5. Pipe-Cleaning or Getting Empty

Frankly, man-on-man rape could be the recourse of men due to their basic sexuality, especially when women are not available. Hear the words of Dr. Walsh, the well known American expert on sexuality who  advises American TV networks.

                          

The excerpt below begins at 0:41 of the above clip:

  • Men’s sexuality is very different from women’s; Men’s is a little more like basic plumbing; they need the pipes cleaned every once in a while whether it is once a day, twice a week, whether it is once a month; all men are different. But it is sort of a routine pipe cleaning.

We used this clip because it is the most correct, most basic, most culture-neutral, and most religion-neutral explanation of male sexuality. And it is offered by an a
ttractive blond American expert whom even the most biased, Indian culture hating American newspaper can accept.

If this is so basic, why isn’t so in India? It is as amply demonstrated in the Hindi dialog below between three unemployed young men from a Youtube movie about a maalishwali or masseuse:

  • guy 2 – “let us take her together, (with vivid directional description about how)”
  • guy 3 – “if we don’t find her, we will have to use the handcart route”
  • leader guy 1 – “stop jinxing, if we don’t find her, I will “take” you”
  • guy 2 – “forget him, too hairy at the back”
  • guy 1 – “who cares,  I just want to get empty …”

Sorry, this is as sanitized a translation we could use without missing the equivalent description of Dr. Walsh’s “pipe-cleaning” demands of male sexuality.

This brings us to our real fear about India. The focus on rapes of women has made Indian police and politicians less tolerant of sexual assaults on women. So what will the roving bands of unemployed aggressive young men do for “pipe-cleaning”? Will they move to raping young boys or younger men just to get empty or will they continue to look for women that are alone or vulnerable?

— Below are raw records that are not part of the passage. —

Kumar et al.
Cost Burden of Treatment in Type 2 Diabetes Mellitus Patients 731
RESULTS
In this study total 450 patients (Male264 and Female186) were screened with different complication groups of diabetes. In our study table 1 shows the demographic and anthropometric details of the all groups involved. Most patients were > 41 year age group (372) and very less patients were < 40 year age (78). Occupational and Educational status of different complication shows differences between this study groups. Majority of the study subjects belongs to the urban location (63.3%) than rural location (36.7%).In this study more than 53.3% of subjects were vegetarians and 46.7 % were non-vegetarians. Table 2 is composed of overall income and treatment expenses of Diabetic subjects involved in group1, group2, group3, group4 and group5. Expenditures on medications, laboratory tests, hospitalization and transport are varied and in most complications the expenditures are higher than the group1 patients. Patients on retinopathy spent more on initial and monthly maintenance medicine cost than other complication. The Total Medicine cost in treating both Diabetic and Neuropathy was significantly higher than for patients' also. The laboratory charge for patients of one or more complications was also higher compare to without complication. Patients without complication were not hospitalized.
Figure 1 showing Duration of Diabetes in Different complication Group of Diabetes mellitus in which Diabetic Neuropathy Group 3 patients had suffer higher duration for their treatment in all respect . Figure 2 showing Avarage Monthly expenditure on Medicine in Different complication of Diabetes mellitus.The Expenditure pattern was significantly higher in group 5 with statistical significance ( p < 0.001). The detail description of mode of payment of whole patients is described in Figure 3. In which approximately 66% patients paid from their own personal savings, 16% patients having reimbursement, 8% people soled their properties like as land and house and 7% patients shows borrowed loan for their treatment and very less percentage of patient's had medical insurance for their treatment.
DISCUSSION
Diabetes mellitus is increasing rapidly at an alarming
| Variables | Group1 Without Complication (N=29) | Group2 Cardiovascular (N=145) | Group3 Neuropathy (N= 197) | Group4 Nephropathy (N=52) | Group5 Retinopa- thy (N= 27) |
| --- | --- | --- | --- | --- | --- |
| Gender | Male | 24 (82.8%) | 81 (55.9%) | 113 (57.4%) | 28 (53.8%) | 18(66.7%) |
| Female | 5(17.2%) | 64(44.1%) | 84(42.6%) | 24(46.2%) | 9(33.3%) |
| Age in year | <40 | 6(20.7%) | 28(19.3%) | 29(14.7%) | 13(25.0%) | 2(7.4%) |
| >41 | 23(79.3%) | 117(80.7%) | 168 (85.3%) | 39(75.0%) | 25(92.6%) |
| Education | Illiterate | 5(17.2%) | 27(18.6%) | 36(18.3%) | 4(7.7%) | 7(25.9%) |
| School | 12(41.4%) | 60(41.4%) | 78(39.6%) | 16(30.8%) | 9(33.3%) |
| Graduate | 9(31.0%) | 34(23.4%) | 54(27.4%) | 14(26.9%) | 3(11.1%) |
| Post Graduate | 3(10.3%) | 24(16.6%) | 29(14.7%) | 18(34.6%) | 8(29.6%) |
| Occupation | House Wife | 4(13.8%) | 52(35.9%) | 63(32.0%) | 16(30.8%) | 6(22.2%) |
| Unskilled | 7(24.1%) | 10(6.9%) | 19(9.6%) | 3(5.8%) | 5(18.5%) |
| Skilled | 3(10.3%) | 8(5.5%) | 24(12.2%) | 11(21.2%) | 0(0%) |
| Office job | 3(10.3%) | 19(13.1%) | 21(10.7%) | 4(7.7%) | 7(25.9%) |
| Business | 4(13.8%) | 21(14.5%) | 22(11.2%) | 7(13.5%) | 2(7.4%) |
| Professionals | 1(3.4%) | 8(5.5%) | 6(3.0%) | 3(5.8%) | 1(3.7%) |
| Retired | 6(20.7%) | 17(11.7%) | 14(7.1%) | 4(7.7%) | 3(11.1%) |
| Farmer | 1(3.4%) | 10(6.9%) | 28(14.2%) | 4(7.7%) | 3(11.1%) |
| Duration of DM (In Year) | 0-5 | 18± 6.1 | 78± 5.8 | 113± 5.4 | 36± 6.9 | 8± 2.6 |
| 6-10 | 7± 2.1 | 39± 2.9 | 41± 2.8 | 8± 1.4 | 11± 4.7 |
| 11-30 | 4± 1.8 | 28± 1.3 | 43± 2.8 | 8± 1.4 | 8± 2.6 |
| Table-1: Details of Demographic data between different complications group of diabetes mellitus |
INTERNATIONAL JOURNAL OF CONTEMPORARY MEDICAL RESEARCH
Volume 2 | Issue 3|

This is an issue that Indian social scientists, policymakers and police need to focus on.

6. Why the silence from New York Times, Ford Foundation & Human Rights Watch?

The entire phalanx of American newspapers, American NGOs and their paid Indian activists have zero interest in this issue, an issue that may be even more abusive than violence against women. We understand that Indian activists may be only interested in topics that fit the agenda of their American funding sponsors.

But what about the American bureaus of New York Times, Washington Post, Reuters and other US newspapers. Why can’t they follow the example of Bloomberg reporters who took pains to research their story and then broke it?  

And what about New York based Human Rights Watch and their funding sponsor, Ford Foundation? Will they realize that rape, whether of women, girls or boys, may be an issue of basic male sexuality and as such needs remedies that are rooted in “basic plumbing” rather than elaborate, contrived efforts that may actually worsen the problem.

And will Ford Foundation, Human Rights Watch, New York Times, Reuters, Washington Post ever accept that rape of women, girls & boys is not a cultural or religious issue? The answer, in our opinion, is they will NOT. Because we think their central agenda is in fact cultural & religious change rather than social change or betterment of society.